Kamotsuru Sake Brewing Company
The east area of Sakagura-dori, where six breweries stand, is particularly elegant for the characteristically beautiful white walls and red brick chimneys of breweries that loom over the neighborhood.
The beauty of one of these breweries stands out from the others: Kamotsuru Sake Brewing Company, a symbol of not only Saijo but of Hiroshima as well. It has a majestic air, with a splendid ornamentation of white stucco and black namako-style walls.
The visitor’s room offers the opportunity to learn much about sake brewing methods, with video about making sake and equipment on display. You’ll probably notice that the subtle flavor of Japanese sake is created by the brewers who painstakingly employ traditional techniques in a highly elaborate process. There is plenty of Kamotsuru Sake Brewing Company’s sake available in the sampling corner, with grades ranging from daiginjo (very special) to koshu (aged sake) for you to enjoy tasting to your heart’s content with other traveling sake lovers.
Saijo is called “the home of ginjo-shu” (special brew sake), a premium grade. Kamotsuru Sake Brewing Company has been the leader when it comes to ginjo-shu, and is known for being one of the first breweries to ship out daiginjo-shu. Kamotsuru’s sake, with its flagrant aroma, rich flavor and refreshing smoothness, is preferred at Japan’s famed three-star restaurants and quenches the thirst of VIPs from across the globe.
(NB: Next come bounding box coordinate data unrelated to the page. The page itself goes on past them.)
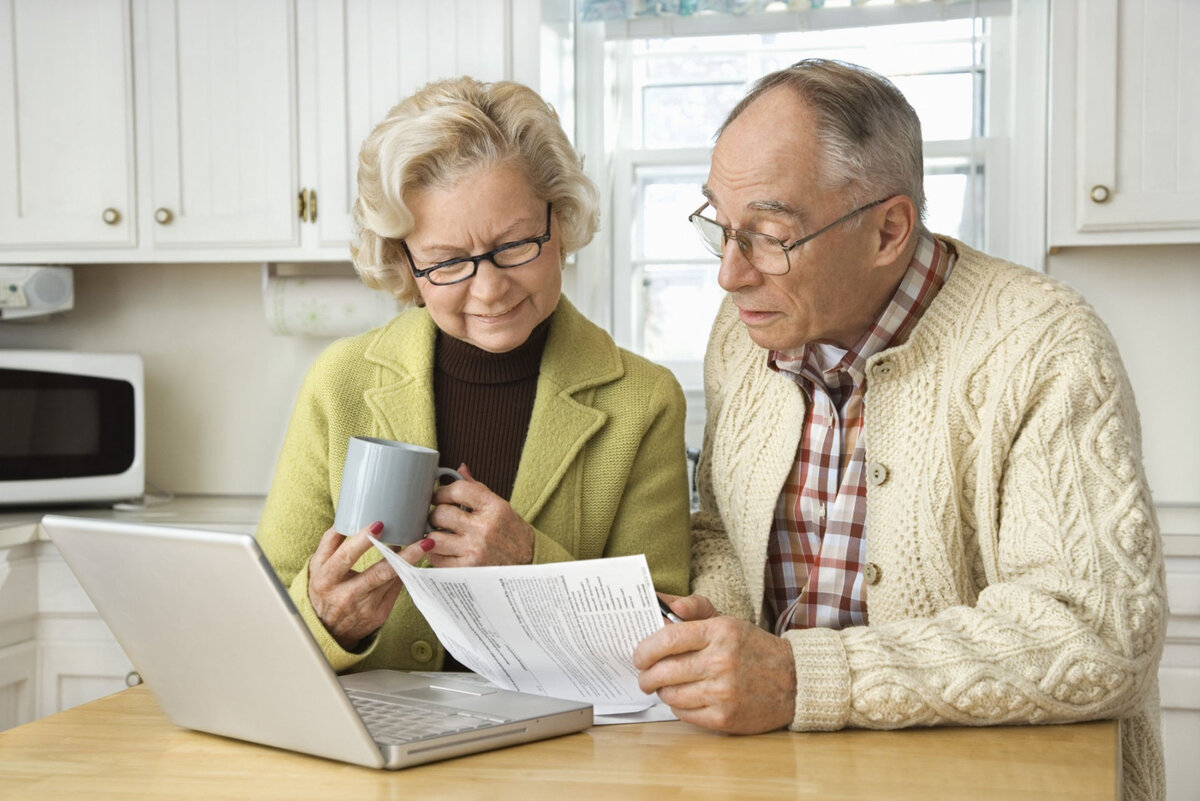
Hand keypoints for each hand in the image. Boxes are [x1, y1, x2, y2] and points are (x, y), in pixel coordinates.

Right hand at [307, 522, 426, 650]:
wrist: (328, 629)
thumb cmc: (324, 590)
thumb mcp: (317, 567)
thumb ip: (330, 542)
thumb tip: (347, 517)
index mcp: (327, 579)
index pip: (345, 557)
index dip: (362, 542)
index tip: (379, 524)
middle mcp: (346, 594)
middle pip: (378, 573)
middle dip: (402, 556)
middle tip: (421, 540)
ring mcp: (365, 607)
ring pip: (392, 580)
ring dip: (410, 562)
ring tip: (425, 545)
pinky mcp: (379, 614)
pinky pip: (395, 589)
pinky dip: (404, 573)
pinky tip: (414, 561)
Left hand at [424, 464, 534, 565]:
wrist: (530, 564)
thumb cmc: (513, 534)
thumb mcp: (501, 506)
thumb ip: (478, 489)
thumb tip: (460, 469)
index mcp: (494, 507)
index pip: (458, 489)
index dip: (441, 491)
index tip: (439, 496)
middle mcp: (484, 528)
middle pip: (441, 513)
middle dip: (434, 513)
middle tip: (437, 517)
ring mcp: (475, 550)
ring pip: (434, 537)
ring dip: (431, 534)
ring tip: (437, 533)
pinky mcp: (467, 569)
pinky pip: (436, 559)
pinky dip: (434, 554)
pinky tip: (442, 550)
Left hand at [634, 594, 796, 733]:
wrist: (794, 681)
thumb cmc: (752, 649)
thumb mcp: (728, 621)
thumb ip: (695, 609)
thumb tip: (664, 605)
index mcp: (720, 632)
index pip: (668, 639)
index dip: (645, 649)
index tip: (638, 655)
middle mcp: (721, 661)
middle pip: (664, 671)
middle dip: (646, 676)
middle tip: (644, 676)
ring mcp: (723, 692)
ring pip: (670, 695)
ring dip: (662, 692)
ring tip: (665, 687)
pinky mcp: (725, 718)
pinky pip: (684, 714)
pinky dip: (678, 707)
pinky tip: (685, 699)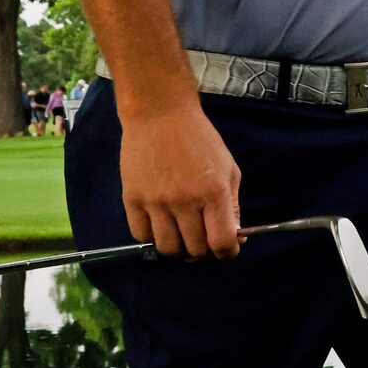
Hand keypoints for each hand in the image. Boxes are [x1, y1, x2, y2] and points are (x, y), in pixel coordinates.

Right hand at [119, 102, 241, 257]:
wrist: (160, 114)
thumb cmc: (199, 140)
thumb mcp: (228, 169)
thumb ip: (232, 205)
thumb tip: (234, 236)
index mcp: (213, 192)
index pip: (222, 243)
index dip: (227, 252)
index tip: (226, 249)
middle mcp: (184, 201)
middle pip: (195, 250)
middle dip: (203, 251)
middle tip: (203, 239)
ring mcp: (156, 202)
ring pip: (168, 248)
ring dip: (178, 249)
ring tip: (182, 236)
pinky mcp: (132, 199)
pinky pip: (141, 235)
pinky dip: (153, 237)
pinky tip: (161, 225)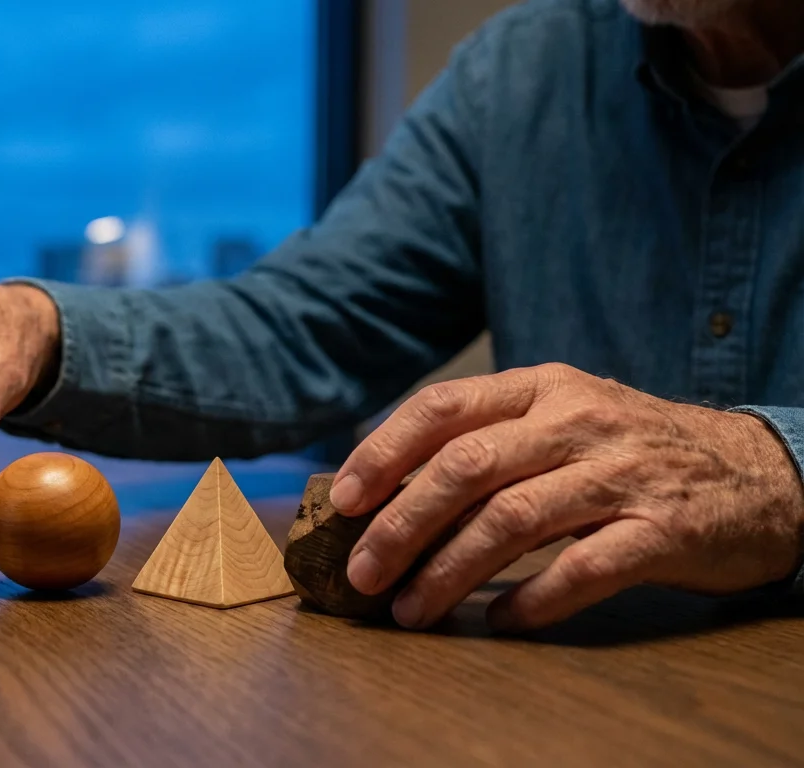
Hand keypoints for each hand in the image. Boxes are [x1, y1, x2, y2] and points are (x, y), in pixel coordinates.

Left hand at [330, 363, 803, 631]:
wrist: (762, 474)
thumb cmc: (634, 452)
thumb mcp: (566, 421)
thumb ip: (490, 443)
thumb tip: (389, 494)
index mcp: (544, 388)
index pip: (445, 407)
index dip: (385, 451)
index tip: (342, 499)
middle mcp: (579, 421)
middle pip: (467, 468)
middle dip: (401, 524)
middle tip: (361, 572)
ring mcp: (622, 474)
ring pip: (513, 520)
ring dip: (448, 571)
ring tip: (410, 609)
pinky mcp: (662, 531)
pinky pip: (582, 569)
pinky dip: (531, 599)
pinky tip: (499, 621)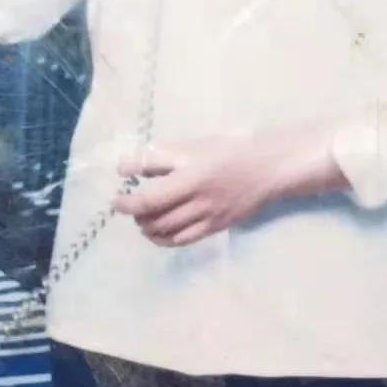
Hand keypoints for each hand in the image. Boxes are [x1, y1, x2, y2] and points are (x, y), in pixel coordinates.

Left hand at [112, 131, 342, 247]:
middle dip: (135, 215)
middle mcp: (199, 201)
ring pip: (167, 233)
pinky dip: (164, 239)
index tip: (116, 198)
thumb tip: (125, 166)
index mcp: (192, 176)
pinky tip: (157, 232)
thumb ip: (160, 158)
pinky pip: (184, 240)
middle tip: (127, 205)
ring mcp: (209, 217)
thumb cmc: (231, 148)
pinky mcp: (216, 227)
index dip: (127, 202)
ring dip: (147, 228)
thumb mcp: (194, 145)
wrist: (270, 167)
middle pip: (156, 218)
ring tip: (141, 218)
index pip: (150, 198)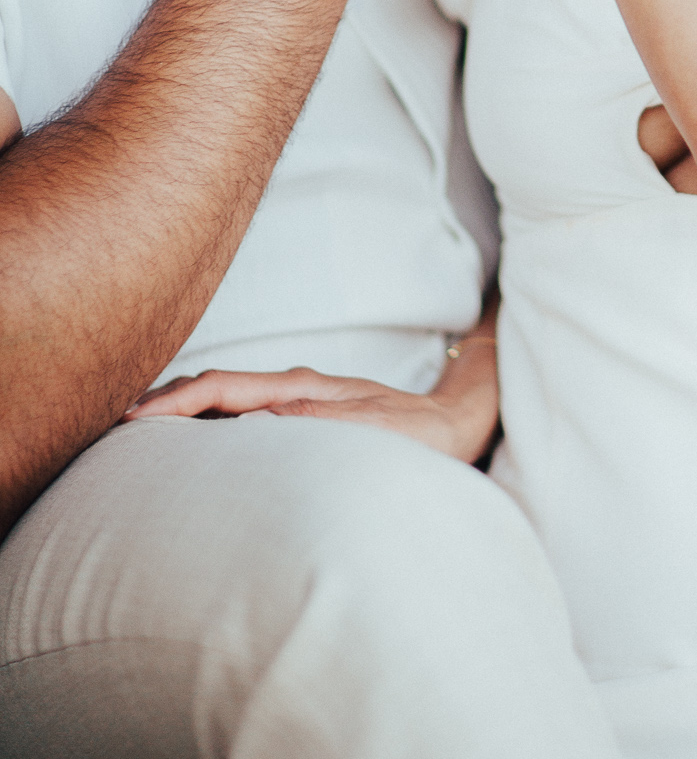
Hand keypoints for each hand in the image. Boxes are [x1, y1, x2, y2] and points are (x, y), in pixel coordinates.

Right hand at [125, 361, 499, 465]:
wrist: (454, 425)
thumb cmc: (416, 435)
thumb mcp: (372, 430)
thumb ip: (318, 422)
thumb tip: (262, 420)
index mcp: (300, 389)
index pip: (222, 387)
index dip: (174, 402)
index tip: (132, 421)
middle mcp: (293, 388)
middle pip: (214, 384)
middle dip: (165, 400)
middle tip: (114, 427)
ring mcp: (296, 398)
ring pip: (224, 396)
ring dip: (183, 409)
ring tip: (139, 432)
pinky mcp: (302, 413)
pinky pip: (240, 411)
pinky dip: (208, 418)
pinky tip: (194, 441)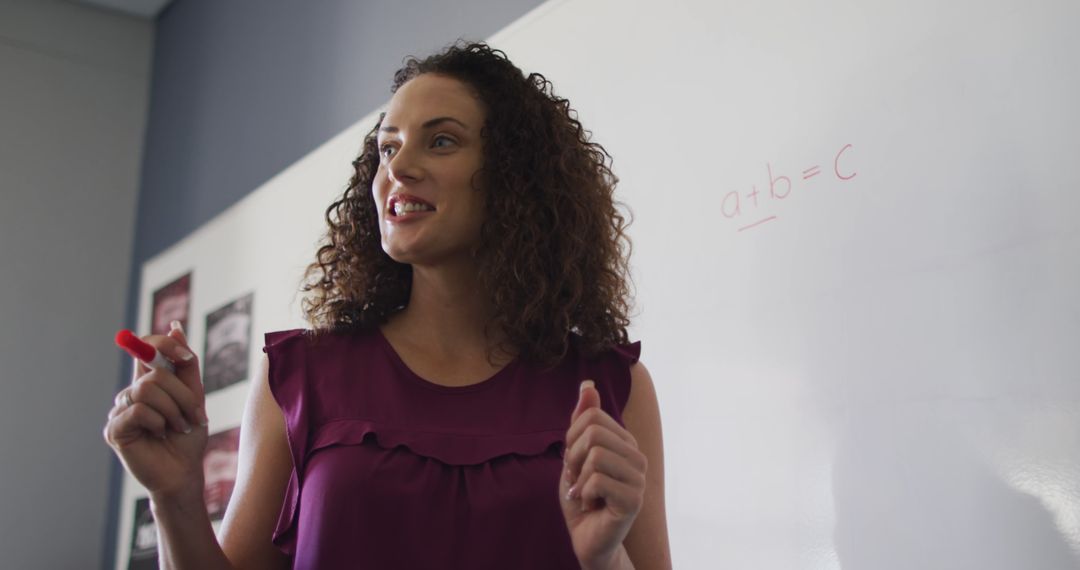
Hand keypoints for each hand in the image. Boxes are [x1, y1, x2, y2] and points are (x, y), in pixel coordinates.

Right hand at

You could say that daiginjo, meticulously crafted at a gorgeous brewery, is one of Saijo’s typical sakes.
Kamotsuru Sake Brewing Company
4-31 Saijo Honmachi, Higashi Hiroshima
Kamoizumi and Shusenkan
Walk for three minutes or so from Kamotsuru Sake Brewing Company and you’ll arrive at Kamoizumi Shuzō. Overseas this popular brewery is also known as “Three Dots” for the three small strokes on the left side of the Japanese kanji for sake (酒). Focusing on the junmai-shu (special brew) grade, the company has sought to produce sake with a unique flavor. They use all kinds of Hiroshima-produced sakamai (sake brewer’s rice) to brew sake that is truly representative of all of Hiroshima Prefecture.
You can book a tour of the brewery and also have fun leisurely tasting sakes in the Shusenkan next door. (These samplings also require a reservation.) For lunch we recommend the Bishonabe, a hot pot dish from Saijo that includes a plentiful amount of sake. This Bishonabe, a meal the original brewer used to eat, is now prepared to serve visitors, allowing them the opportunity to dine on nabe flavored only with salt, pepper and the wonderful flavor of sake. Nowadays it’s a popular specialty from Saijo, and eating it is about more than just drinking sake, but also enjoying some fine seasoning. The brewer says, “Sake you can drink at whatever temperature, hot or cold, with fine Japanese cuisine, is the essence of Japanese culture.”
The eight breweries in Saijo work together to preserve the groundwater that supplies the important shikomi mizu for the sake. Because the water comes from the abundant forests, they also maintain the mountains. Protecting Saijo’s environment is a part of sake brewing as well. And also, since sake is regarded as a sacred drink, they keenly sense that connection with nature.
2-4 Saijo Kamiichi-machi, Higashi Hiroshima
http://www.kamoizumi.co.jp/index.php* Brewery tours require advance booking.
Open Days : Thursdays & Saturdays, plus April 10.
Open Hours : 10am-5pm
* Bishonabe requires advance booking. Only for groups of 2 or more people.
8 Saijo Breweries
Sanyotsuru Brewery, Hakubotan Shuzō, Saijotsuru Sake Brewery, Kirei Shuzō, Fukubijin Shuzō, Kamoizumi Shuzō, Kamotsuru Sake Brewing Company, Kanemitsu Shuzō & Co.